§ Your assignment: Transcribe exactly the first line of the listing below and each line that follows it, ending with the line that contains "coaster: none [1828,658,1989,742]", and omit the remainder.

§ Data extracts:
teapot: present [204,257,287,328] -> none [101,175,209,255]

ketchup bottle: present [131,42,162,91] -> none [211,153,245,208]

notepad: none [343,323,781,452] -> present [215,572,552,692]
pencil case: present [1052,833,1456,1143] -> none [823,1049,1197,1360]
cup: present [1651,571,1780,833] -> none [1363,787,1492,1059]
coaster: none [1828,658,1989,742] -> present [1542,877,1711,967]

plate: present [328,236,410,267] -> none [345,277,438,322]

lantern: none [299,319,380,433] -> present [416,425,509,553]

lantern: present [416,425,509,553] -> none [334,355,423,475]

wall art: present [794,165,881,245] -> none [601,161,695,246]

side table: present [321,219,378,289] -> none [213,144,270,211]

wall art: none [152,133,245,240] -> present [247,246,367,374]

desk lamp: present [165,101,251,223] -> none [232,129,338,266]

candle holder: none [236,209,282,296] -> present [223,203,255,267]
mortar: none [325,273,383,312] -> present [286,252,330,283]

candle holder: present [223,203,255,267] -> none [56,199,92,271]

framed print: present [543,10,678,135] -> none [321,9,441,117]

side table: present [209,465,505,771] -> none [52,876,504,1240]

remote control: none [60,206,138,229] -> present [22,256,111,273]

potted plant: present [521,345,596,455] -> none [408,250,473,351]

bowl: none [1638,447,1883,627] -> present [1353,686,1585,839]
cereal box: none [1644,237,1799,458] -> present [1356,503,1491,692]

§ Written solution:
teapot: present [204,257,287,328] -> none [101,175,209,255]

ketchup bottle: present [131,42,162,91] -> none [211,153,245,208]

notepad: none [343,323,781,452] -> present [215,572,552,692]
pencil case: present [1052,833,1456,1143] -> none [823,1049,1197,1360]
cup: present [1651,571,1780,833] -> none [1363,787,1492,1059]
coaster: none [1828,658,1989,742] -> present [1542,877,1711,967]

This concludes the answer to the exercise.